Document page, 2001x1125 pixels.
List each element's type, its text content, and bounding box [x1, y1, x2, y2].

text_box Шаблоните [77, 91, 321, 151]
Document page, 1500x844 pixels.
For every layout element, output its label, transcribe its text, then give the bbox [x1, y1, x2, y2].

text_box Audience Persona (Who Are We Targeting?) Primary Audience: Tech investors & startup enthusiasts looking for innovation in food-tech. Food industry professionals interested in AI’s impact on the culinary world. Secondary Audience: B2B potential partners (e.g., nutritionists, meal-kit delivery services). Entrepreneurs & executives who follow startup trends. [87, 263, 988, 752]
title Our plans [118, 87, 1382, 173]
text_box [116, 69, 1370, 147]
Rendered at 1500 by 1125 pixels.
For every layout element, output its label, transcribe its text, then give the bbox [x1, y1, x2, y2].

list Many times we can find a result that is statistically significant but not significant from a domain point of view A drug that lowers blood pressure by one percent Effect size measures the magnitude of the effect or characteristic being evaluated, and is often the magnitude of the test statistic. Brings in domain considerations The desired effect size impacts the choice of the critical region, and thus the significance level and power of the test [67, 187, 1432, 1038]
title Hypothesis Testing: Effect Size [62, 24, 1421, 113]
____
What you need to do — Copy the entries exactly, leaving no line out.

Result below —
Document page, 2001x1125 pixels.
List each element's type, its text content, and bounding box [x1, y1, x2, y2].

text_box Шаблоните [77, 91, 321, 151]
Document page, 1500x844 pixels.
For every layout element, output its label, transcribe its text, then give the bbox [x1, y1, x2, y2].

text_box Audience Persona (Who Are We Targeting?) Primary Audience: Tech investors & startup enthusiasts looking for innovation in food-tech. Food industry professionals interested in AI’s impact on the culinary world. Secondary Audience: B2B potential partners (e.g., nutritionists, meal-kit delivery services). Entrepreneurs & executives who follow startup trends. [87, 263, 988, 752]
title Our plans [118, 87, 1382, 173]
text_box [116, 69, 1370, 147]
Rendered at 1500 by 1125 pixels.
For every layout element, output its label, transcribe its text, then give the bbox [x1, y1, x2, y2].

list Many times we can find a result that is statistically significant but not significant from a domain point of view A drug that lowers blood pressure by one percent Effect size measures the magnitude of the effect or characteristic being evaluated, and is often the magnitude of the test statistic. Brings in domain considerations The desired effect size impacts the choice of the critical region, and thus the significance level and power of the test [67, 187, 1432, 1038]
title Hypothesis Testing: Effect Size [62, 24, 1421, 113]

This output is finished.